Prompt:
Keep the pictures out and restate every record exactly.

[Image change detection data]
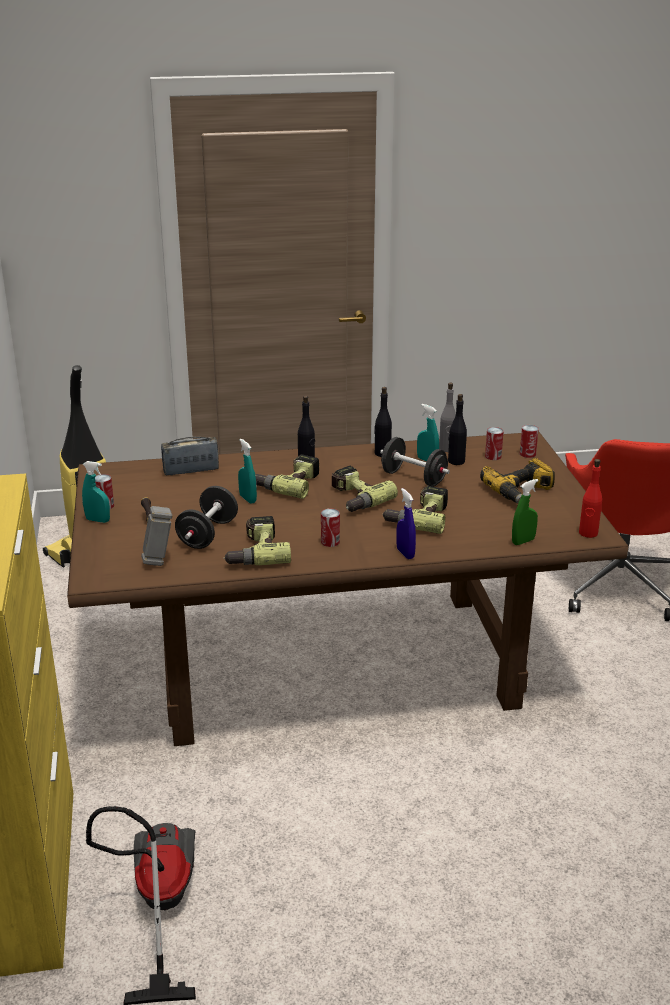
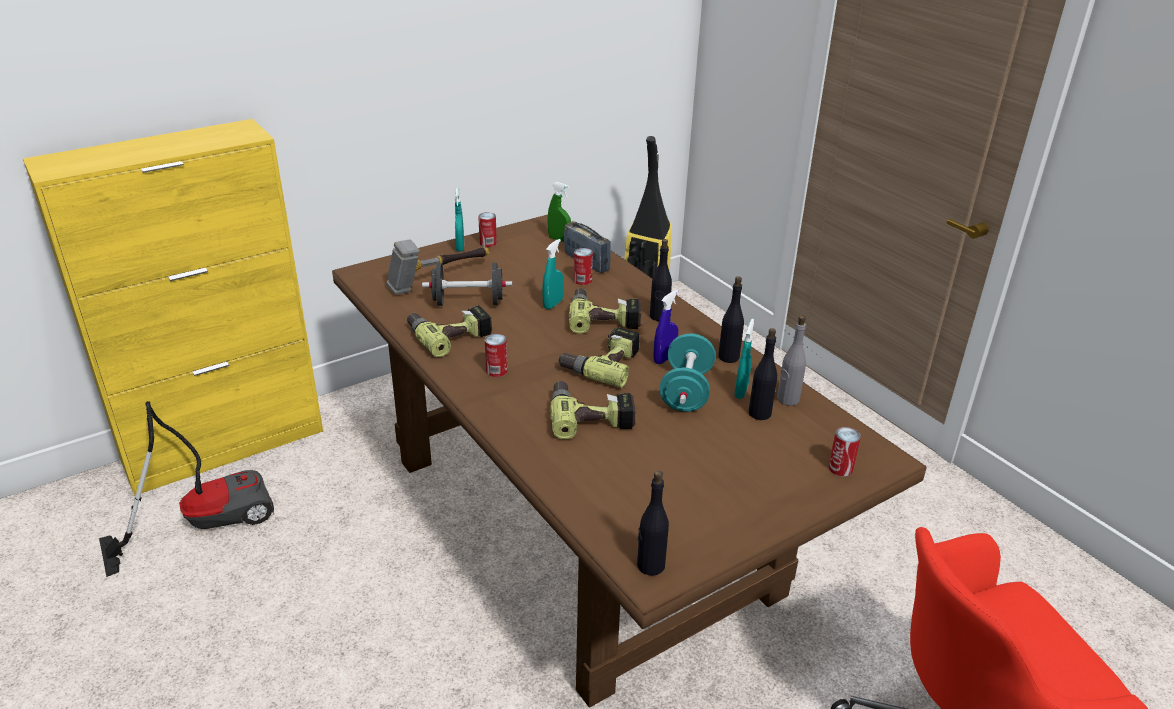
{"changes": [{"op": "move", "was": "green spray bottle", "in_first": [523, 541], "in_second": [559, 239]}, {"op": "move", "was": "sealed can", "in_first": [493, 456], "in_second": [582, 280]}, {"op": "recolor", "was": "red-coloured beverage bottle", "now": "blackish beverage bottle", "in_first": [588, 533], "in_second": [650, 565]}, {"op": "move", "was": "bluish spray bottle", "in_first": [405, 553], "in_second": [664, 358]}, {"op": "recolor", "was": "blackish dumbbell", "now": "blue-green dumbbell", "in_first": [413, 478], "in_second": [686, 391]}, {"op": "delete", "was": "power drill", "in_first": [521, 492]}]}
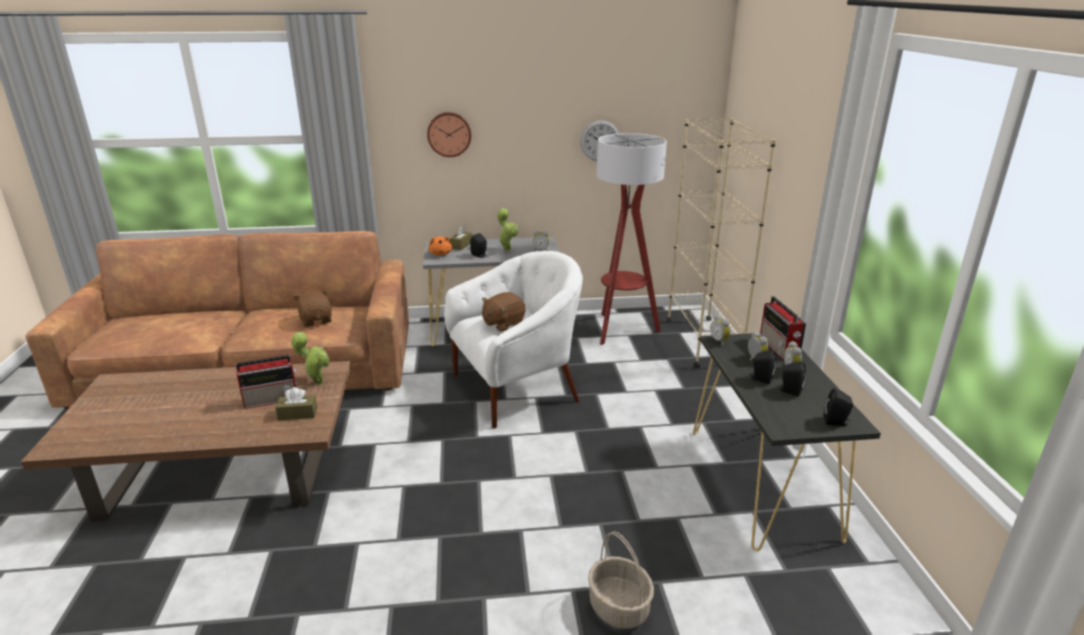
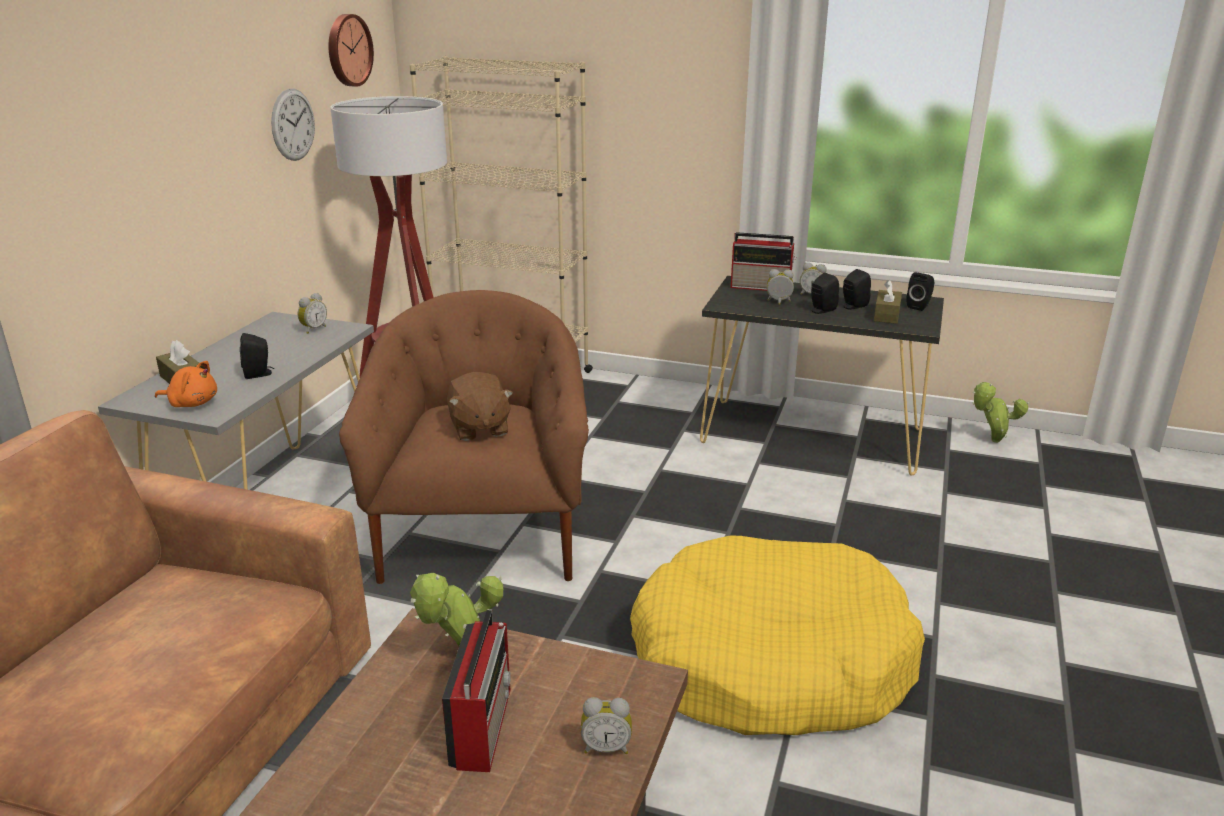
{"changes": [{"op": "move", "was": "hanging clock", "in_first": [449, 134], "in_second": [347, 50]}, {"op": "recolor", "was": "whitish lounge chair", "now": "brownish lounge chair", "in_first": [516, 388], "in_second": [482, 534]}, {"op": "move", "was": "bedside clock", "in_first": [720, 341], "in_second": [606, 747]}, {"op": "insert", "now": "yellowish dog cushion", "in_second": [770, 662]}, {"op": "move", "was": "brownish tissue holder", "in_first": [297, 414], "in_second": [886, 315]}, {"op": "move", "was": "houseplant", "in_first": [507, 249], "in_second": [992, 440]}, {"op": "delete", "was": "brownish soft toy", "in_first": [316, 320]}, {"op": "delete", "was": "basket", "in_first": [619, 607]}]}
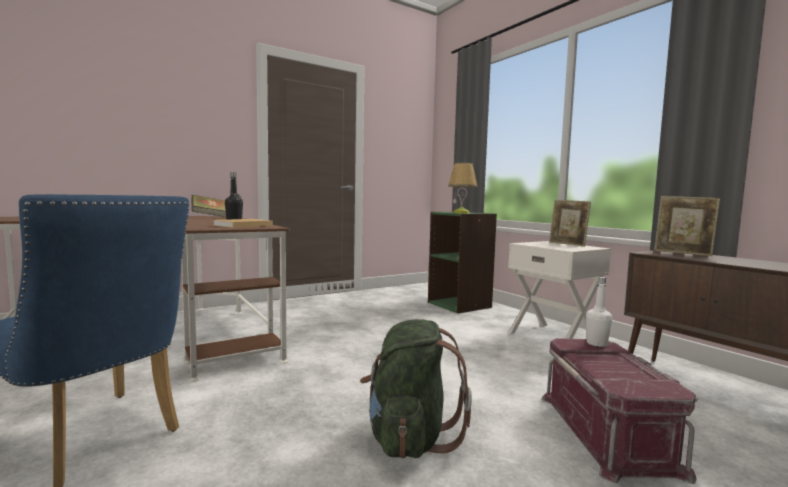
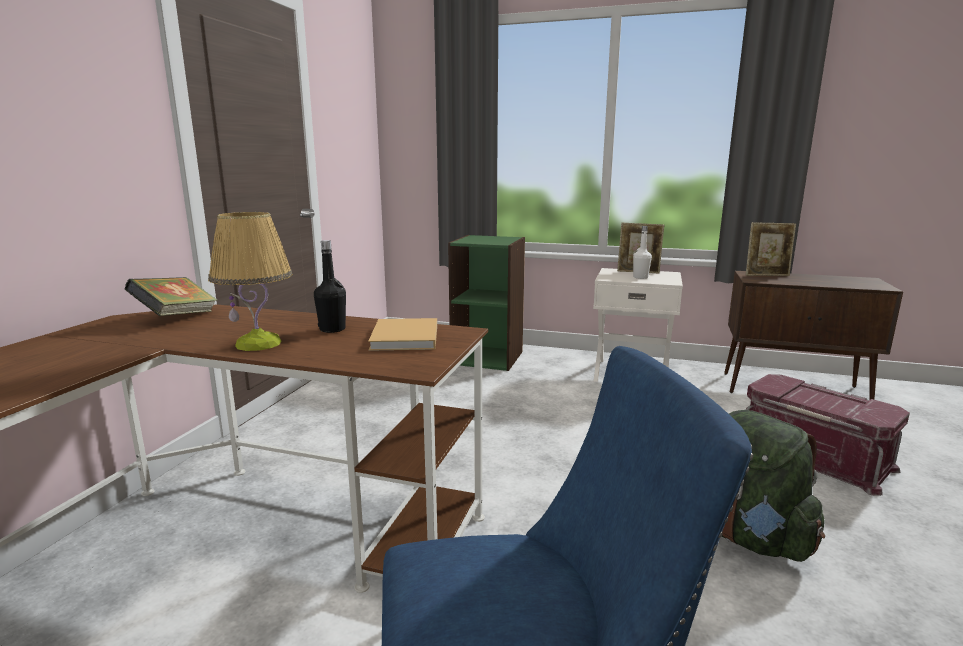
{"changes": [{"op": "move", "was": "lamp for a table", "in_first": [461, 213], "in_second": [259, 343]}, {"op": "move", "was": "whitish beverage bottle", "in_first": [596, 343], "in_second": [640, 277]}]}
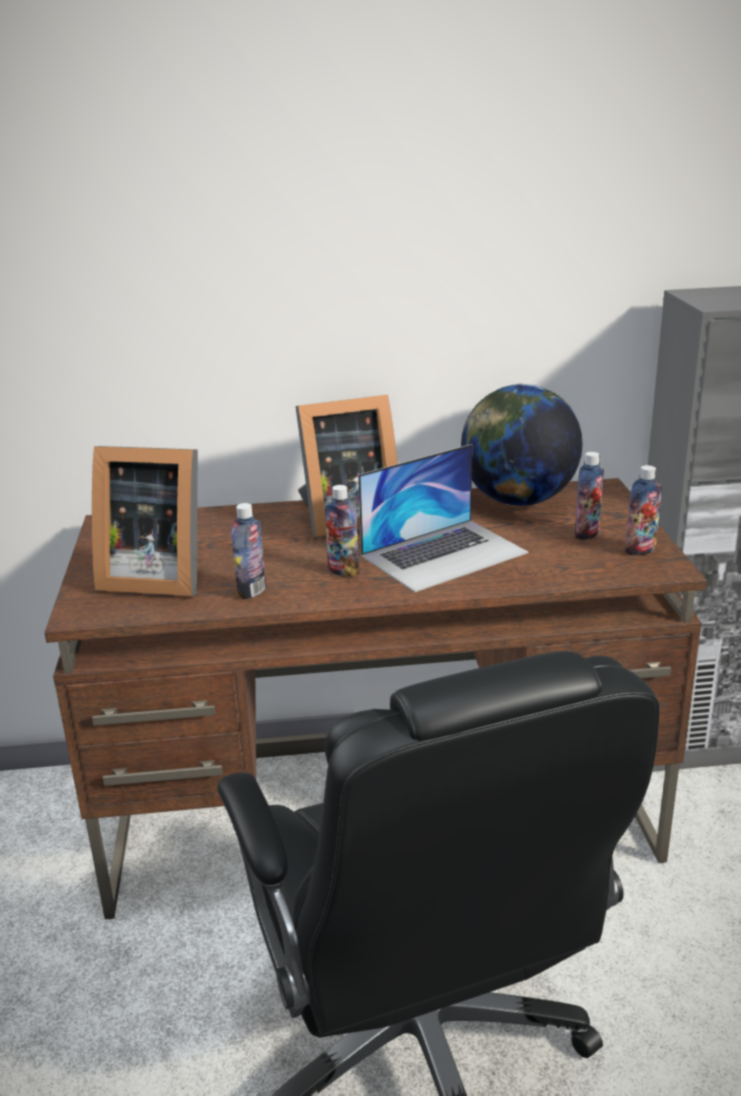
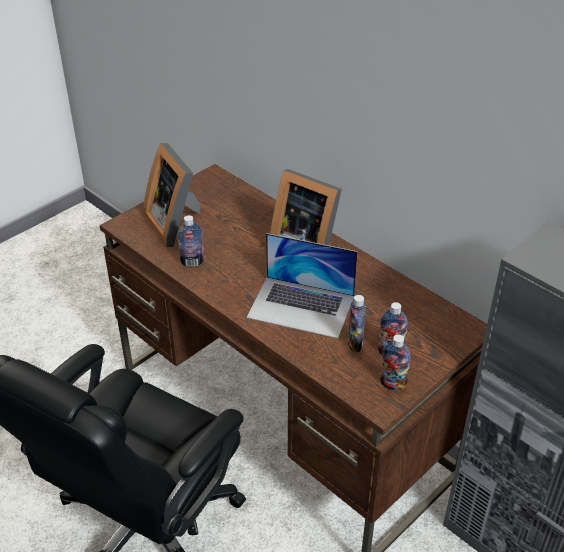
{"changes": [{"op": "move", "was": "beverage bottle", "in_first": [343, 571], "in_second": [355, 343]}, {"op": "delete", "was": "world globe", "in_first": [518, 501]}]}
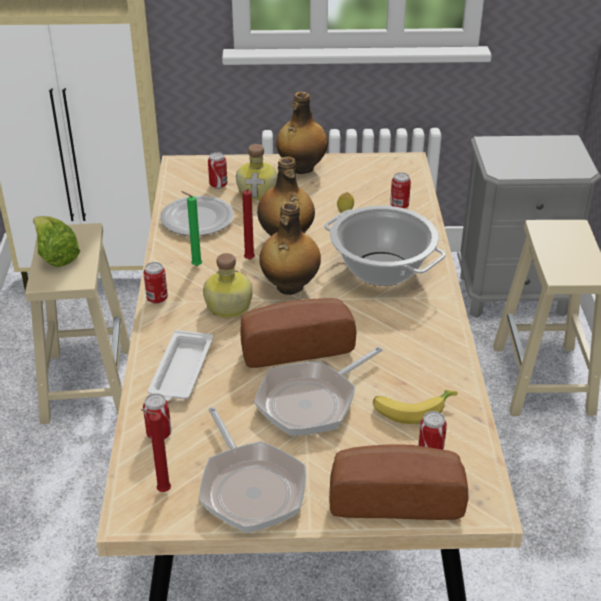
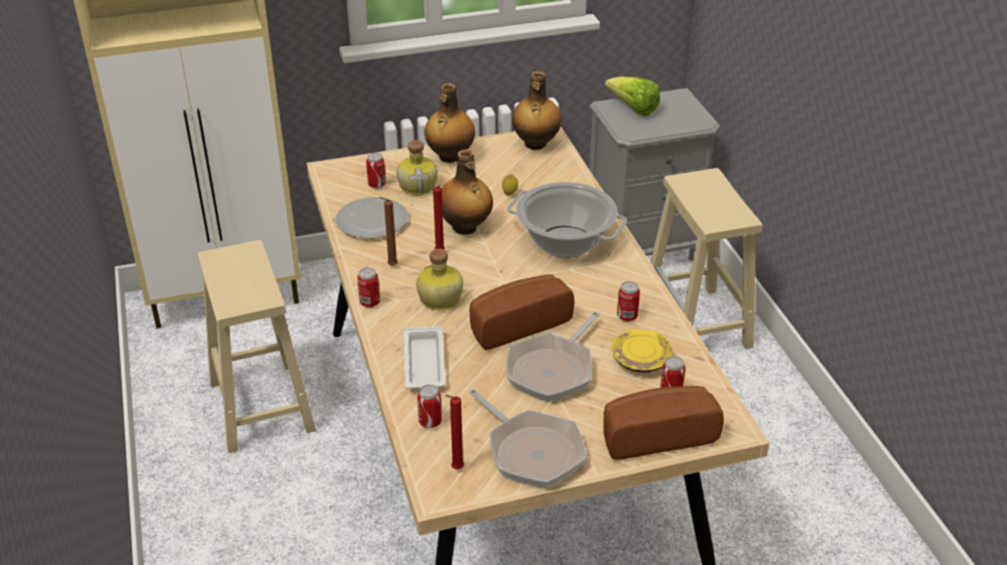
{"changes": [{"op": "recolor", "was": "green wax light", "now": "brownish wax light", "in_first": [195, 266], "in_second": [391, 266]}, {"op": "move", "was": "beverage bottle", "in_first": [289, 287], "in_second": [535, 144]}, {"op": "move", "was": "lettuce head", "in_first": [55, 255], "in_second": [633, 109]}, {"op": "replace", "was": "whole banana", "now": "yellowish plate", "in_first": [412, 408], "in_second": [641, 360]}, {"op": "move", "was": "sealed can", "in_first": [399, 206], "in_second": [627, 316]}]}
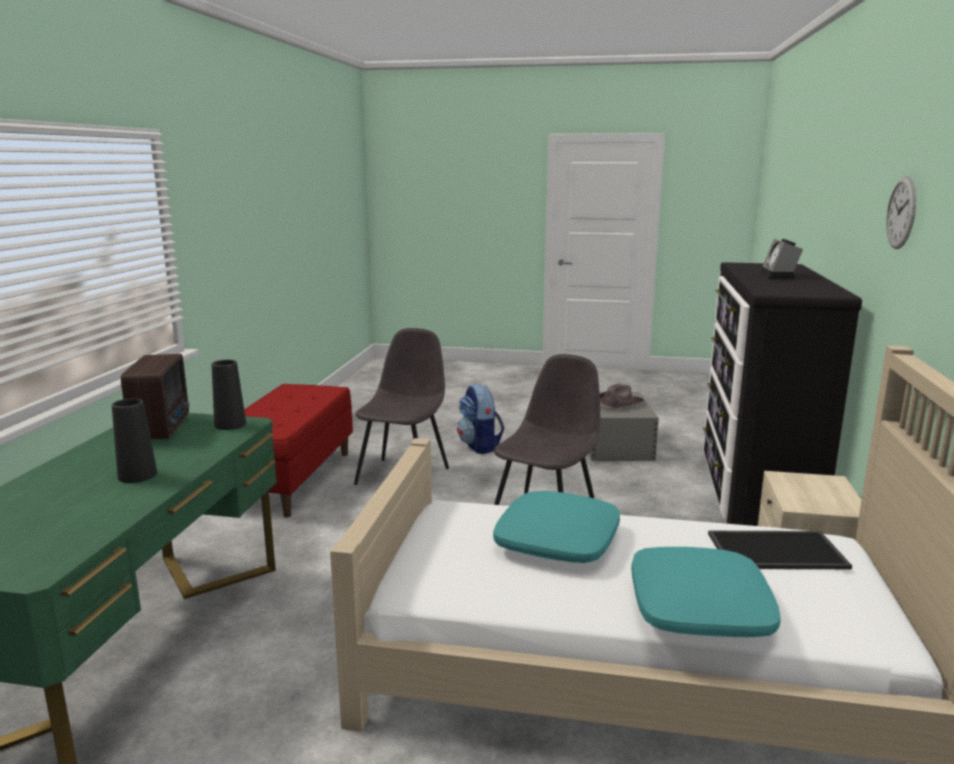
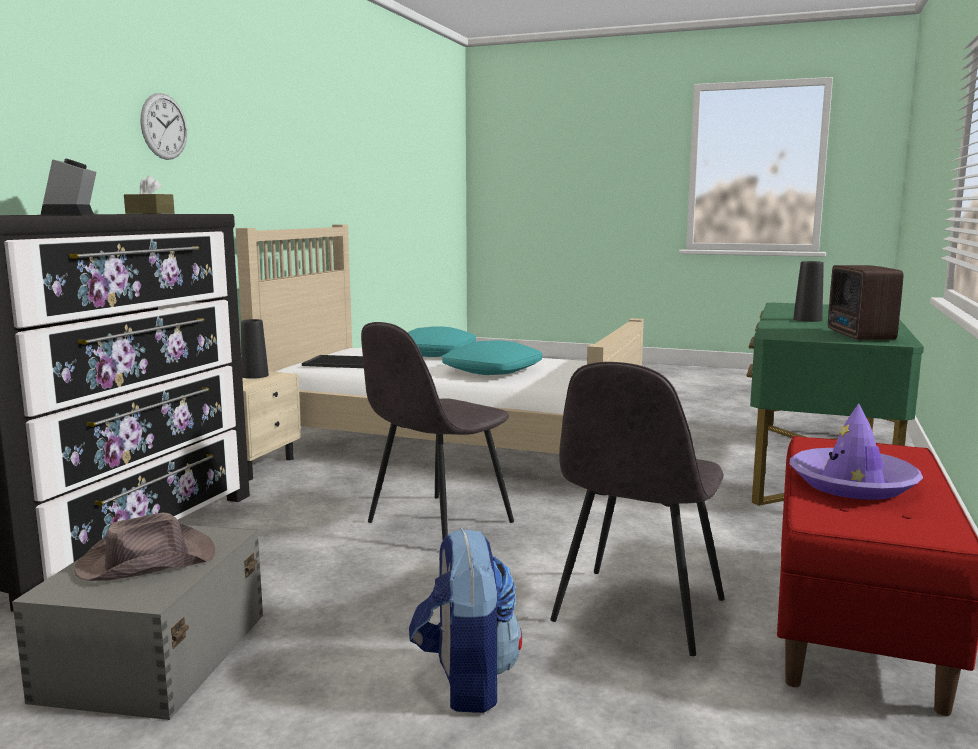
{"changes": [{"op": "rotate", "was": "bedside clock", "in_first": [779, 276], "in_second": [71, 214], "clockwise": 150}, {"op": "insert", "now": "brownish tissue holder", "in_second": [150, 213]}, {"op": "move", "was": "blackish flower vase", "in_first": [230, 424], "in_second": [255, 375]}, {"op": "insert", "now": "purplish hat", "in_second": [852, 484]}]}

Output for this exercise:
{"changes": [{"op": "move", "was": "green spray bottle", "in_first": [523, 541], "in_second": [559, 239]}, {"op": "move", "was": "sealed can", "in_first": [493, 456], "in_second": [582, 280]}, {"op": "recolor", "was": "red-coloured beverage bottle", "now": "blackish beverage bottle", "in_first": [588, 533], "in_second": [650, 565]}, {"op": "move", "was": "bluish spray bottle", "in_first": [405, 553], "in_second": [664, 358]}, {"op": "recolor", "was": "blackish dumbbell", "now": "blue-green dumbbell", "in_first": [413, 478], "in_second": [686, 391]}, {"op": "delete", "was": "power drill", "in_first": [521, 492]}]}
{"changes": [{"op": "move", "was": "hanging clock", "in_first": [449, 134], "in_second": [347, 50]}, {"op": "recolor", "was": "whitish lounge chair", "now": "brownish lounge chair", "in_first": [516, 388], "in_second": [482, 534]}, {"op": "move", "was": "bedside clock", "in_first": [720, 341], "in_second": [606, 747]}, {"op": "insert", "now": "yellowish dog cushion", "in_second": [770, 662]}, {"op": "move", "was": "brownish tissue holder", "in_first": [297, 414], "in_second": [886, 315]}, {"op": "move", "was": "houseplant", "in_first": [507, 249], "in_second": [992, 440]}, {"op": "delete", "was": "brownish soft toy", "in_first": [316, 320]}, {"op": "delete", "was": "basket", "in_first": [619, 607]}]}
{"changes": [{"op": "move", "was": "lamp for a table", "in_first": [461, 213], "in_second": [259, 343]}, {"op": "move", "was": "whitish beverage bottle", "in_first": [596, 343], "in_second": [640, 277]}]}
{"changes": [{"op": "move", "was": "beverage bottle", "in_first": [343, 571], "in_second": [355, 343]}, {"op": "delete", "was": "world globe", "in_first": [518, 501]}]}
{"changes": [{"op": "recolor", "was": "green wax light", "now": "brownish wax light", "in_first": [195, 266], "in_second": [391, 266]}, {"op": "move", "was": "beverage bottle", "in_first": [289, 287], "in_second": [535, 144]}, {"op": "move", "was": "lettuce head", "in_first": [55, 255], "in_second": [633, 109]}, {"op": "replace", "was": "whole banana", "now": "yellowish plate", "in_first": [412, 408], "in_second": [641, 360]}, {"op": "move", "was": "sealed can", "in_first": [399, 206], "in_second": [627, 316]}]}
{"changes": [{"op": "rotate", "was": "bedside clock", "in_first": [779, 276], "in_second": [71, 214], "clockwise": 150}, {"op": "insert", "now": "brownish tissue holder", "in_second": [150, 213]}, {"op": "move", "was": "blackish flower vase", "in_first": [230, 424], "in_second": [255, 375]}, {"op": "insert", "now": "purplish hat", "in_second": [852, 484]}]}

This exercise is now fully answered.